--- Dataset records Enclosed Below ---

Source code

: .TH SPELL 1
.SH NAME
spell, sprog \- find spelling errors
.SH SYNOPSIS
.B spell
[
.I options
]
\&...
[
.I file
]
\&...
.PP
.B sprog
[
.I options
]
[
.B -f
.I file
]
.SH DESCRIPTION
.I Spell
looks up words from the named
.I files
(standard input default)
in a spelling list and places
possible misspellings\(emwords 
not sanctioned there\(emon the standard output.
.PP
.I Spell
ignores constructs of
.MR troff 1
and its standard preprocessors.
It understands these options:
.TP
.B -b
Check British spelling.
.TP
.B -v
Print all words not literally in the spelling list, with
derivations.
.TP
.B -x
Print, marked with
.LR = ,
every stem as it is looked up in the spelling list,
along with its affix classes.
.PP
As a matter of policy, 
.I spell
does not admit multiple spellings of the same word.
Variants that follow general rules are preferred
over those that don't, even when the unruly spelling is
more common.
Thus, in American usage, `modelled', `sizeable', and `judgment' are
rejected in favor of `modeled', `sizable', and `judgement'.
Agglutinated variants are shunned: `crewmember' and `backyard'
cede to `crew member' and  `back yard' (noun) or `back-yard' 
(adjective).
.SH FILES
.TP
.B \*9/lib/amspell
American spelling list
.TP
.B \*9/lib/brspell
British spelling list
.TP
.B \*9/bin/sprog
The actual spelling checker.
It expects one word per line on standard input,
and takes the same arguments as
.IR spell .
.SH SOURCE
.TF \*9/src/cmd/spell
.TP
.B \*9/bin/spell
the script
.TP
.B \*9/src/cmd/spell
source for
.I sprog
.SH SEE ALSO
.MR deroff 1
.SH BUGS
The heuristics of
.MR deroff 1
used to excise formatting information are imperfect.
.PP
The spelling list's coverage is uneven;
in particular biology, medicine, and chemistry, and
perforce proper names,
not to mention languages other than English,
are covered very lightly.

--- End of Enclosed Dataset records ---

**Task statement:** Give every record again, exactly as it reads.

**Your response:**
Source code

: .TH SPELL 1
.SH NAME
spell, sprog \- find spelling errors
.SH SYNOPSIS
.B spell
[
.I options
]
\&...
[
.I file
]
\&...
.PP
.B sprog
[
.I options
]
[
.B -f
.I file
]
.SH DESCRIPTION
.I Spell
looks up words from the named
.I files
(standard input default)
in a spelling list and places
possible misspellings\(emwords 
not sanctioned there\(emon the standard output.
.PP
.I Spell
ignores constructs of
.MR troff 1
and its standard preprocessors.
It understands these options:
.TP
.B -b
Check British spelling.
.TP
.B -v
Print all words not literally in the spelling list, with
derivations.
.TP
.B -x
Print, marked with
.LR = ,
every stem as it is looked up in the spelling list,
along with its affix classes.
.PP
As a matter of policy, 
.I spell
does not admit multiple spellings of the same word.
Variants that follow general rules are preferred
over those that don't, even when the unruly spelling is
more common.
Thus, in American usage, `modelled', `sizeable', and `judgment' are
rejected in favor of `modeled', `sizable', and `judgement'.
Agglutinated variants are shunned: `crewmember' and `backyard'
cede to `crew member' and  `back yard' (noun) or `back-yard' 
(adjective).
.SH FILES
.TP
.B \*9/lib/amspell
American spelling list
.TP
.B \*9/lib/brspell
British spelling list
.TP
.B \*9/bin/sprog
The actual spelling checker.
It expects one word per line on standard input,
and takes the same arguments as
.IR spell .
.SH SOURCE
.TF \*9/src/cmd/spell
.TP
.B \*9/bin/spell
the script
.TP
.B \*9/src/cmd/spell
source for
.I sprog
.SH SEE ALSO
.MR deroff 1
.SH BUGS
The heuristics of
.MR deroff 1
used to excise formatting information are imperfect.
.PP
The spelling list's coverage is uneven;
in particular biology, medicine, and chemistry, and
perforce proper names,
not to mention languages other than English,
are covered very lightly.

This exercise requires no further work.